コロナ時代のグループソロキャンプについて考えてみた
新型コロナウィルス感染症(COVID-19、以下コロナ)の感染拡大に対して、ことし1月8日に首都圏(その後、北関東や関西府県も追加)に緊急事態宣言が発出されてから約1か月。検査陽性者数は増減を繰り返しながらも減少傾向を見せていますが(*1)、栃木県を除いて緊急事態宣言の発出延長が決まりました。
僕が暮らす鳥取県はそもそも人口が少ないこともあって、検査陽性者数は全国の都道府県中最も少ないですし(*1)、緊急事態宣言の発出もありません。しかし、日常生活の中には高い緊張感が漂っています。
こうした中、キャンプ参加可否の決定にこうした世情を強く反映させる仲間もいます(今の僕たちの決定にコロナが影響を与えないということがほとんどないのですが)。
多くの人との接触を持つ仕事をしていて、仮に感染してしまうと周囲に与える影響は大きくなるであろう、そのことを考えるとリスクの低い野外でのアクティビティとはいえ、それでもキャンプへの参加を躊躇ってしまうというわけです。

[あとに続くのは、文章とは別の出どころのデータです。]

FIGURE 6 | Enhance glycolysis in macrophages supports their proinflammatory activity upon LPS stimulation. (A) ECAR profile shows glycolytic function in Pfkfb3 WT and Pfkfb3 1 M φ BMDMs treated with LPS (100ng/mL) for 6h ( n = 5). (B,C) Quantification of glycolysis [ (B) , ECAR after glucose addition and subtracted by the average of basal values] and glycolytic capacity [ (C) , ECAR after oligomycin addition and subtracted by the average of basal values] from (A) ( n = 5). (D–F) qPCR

僕たちの生活に対するコロナの影響が小さくなるのはまだ先になるでしょう。
それがどの程度の期間になるのか想像もつきませんが、経済をできるだけ停滞させないというだけでなく、自分たちの暮らしの質やウェルビーイングについて考えると、国や地域が出す指示の意味を理解したうえでそれに従いつつも、自分でしっかり考えて判断し行動していく必要もあるのかなと思います。
「県外で」「友だちと」「キャンプする」という字面だけを見て非難する人が一定数、出てくるのは仕方ありませんが、それぞれの文字に含まれる、あるいは文字からは見えてこない実際の危険性について考え、それを排除したうえで行動することも必要になってくるのではないかと思うのです。

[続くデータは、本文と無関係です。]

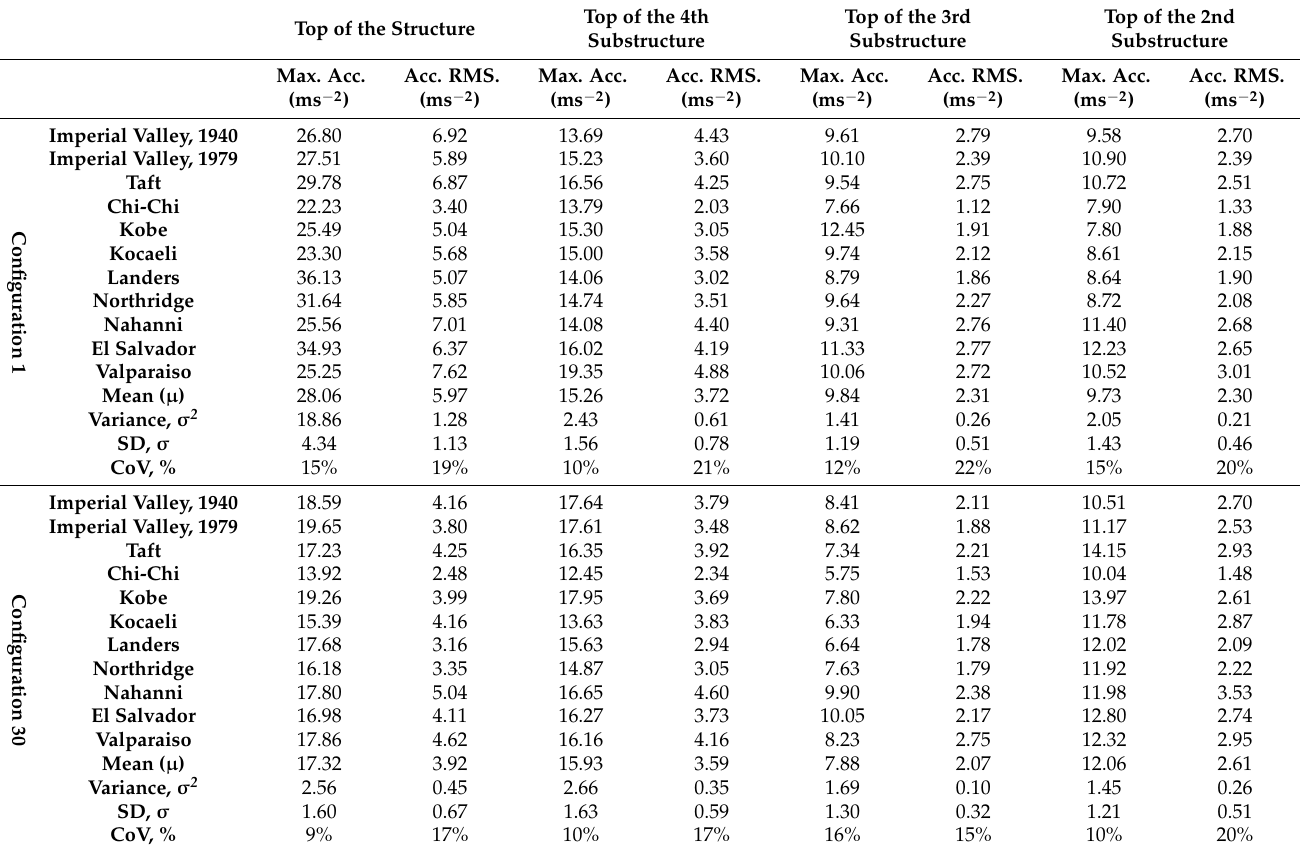
Table 5. Max. Floor Acceleration at the Main Points of Structure.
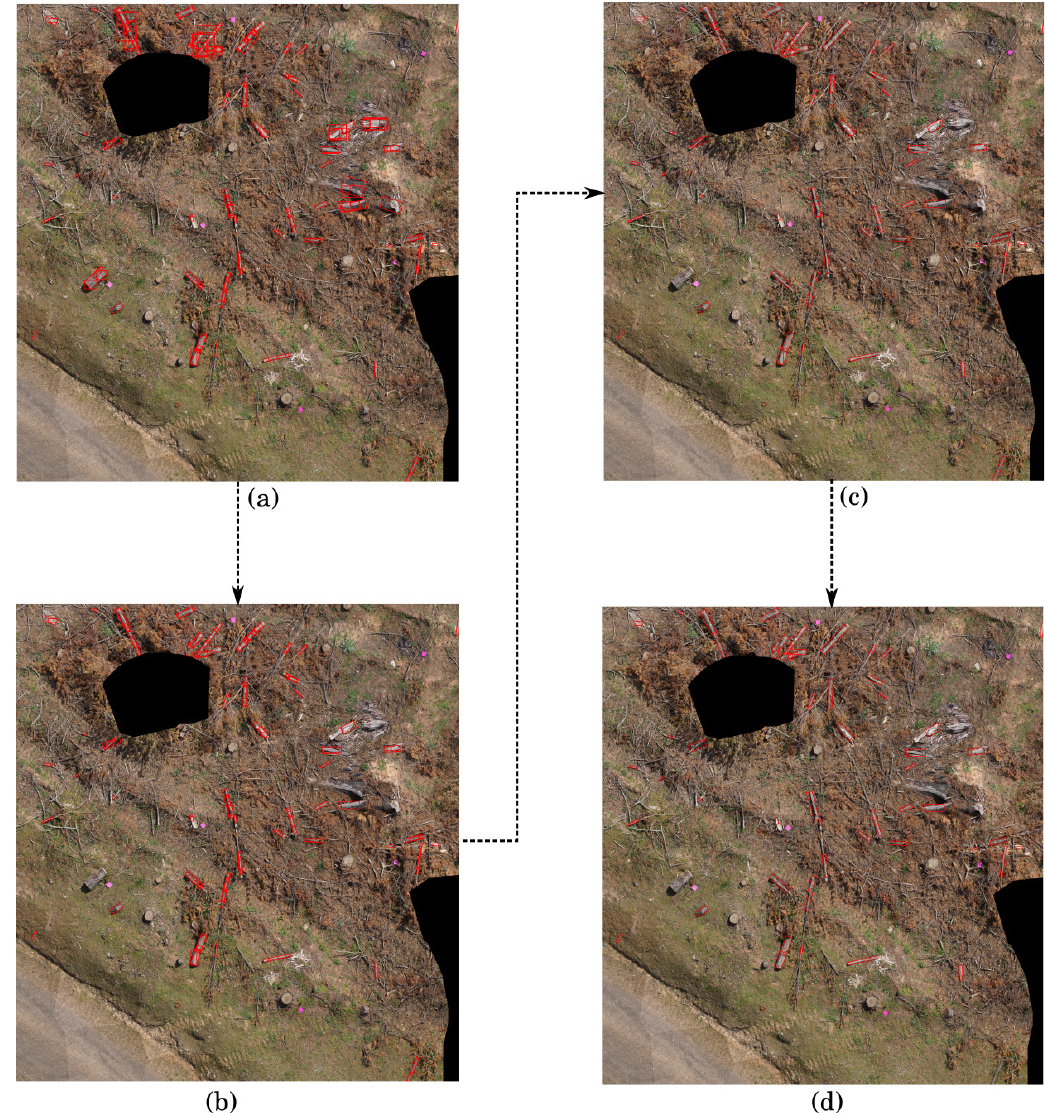
Figure 7. The rectangle refinement process. The bounding boxes found are used in conjunction with the segmented image to fit rectangles to logs (Figure 6), giving ( a ). Rectangles that are too square or that have a short side that is unrealistically large are removed ( b ). The rectangles are then refined by merging those with both similar orientations and close centers ( c ). Of the remaining rectangles, those that overlap significantly with other rectangles or are unrealistically large are removed ( d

では、このコロナ時代に安全にキャンプを楽しむためにどのようなことができるのか。
一般的なキャンプにおけるコロナ対策
まず、キャンプにおける一般的な対策を見てみましょう。
以下は一般社団法人 日本オートキャンプ協会が公開している「オートキャンプを楽しむための新型コロナウイルス対応ガイドライン」です。
- 県境をまたぐ移動については、キャンプ場のある自治体の指示に従う。
- 食材や消耗品などの購入は、できるだけ自宅周辺で済ませる。
- 出発前に検温などを行い健康状態をチェックする。
- キャンプ場に到着する途中(サービスエリア、観光施設など)でも3密状態(密閉・密集・密接)を避けるようにする。
- キャンプ場では運営者の指示に従い、感染防止に積極的に協力する。
- 管理棟、炊事場、トイレなど屋内施設では3密状態を避けるようにする。
- マスクを持参し、他人との距離を十分取れない恐れがある場合に着用する。マスク着用時は熱中症リスクに注意する。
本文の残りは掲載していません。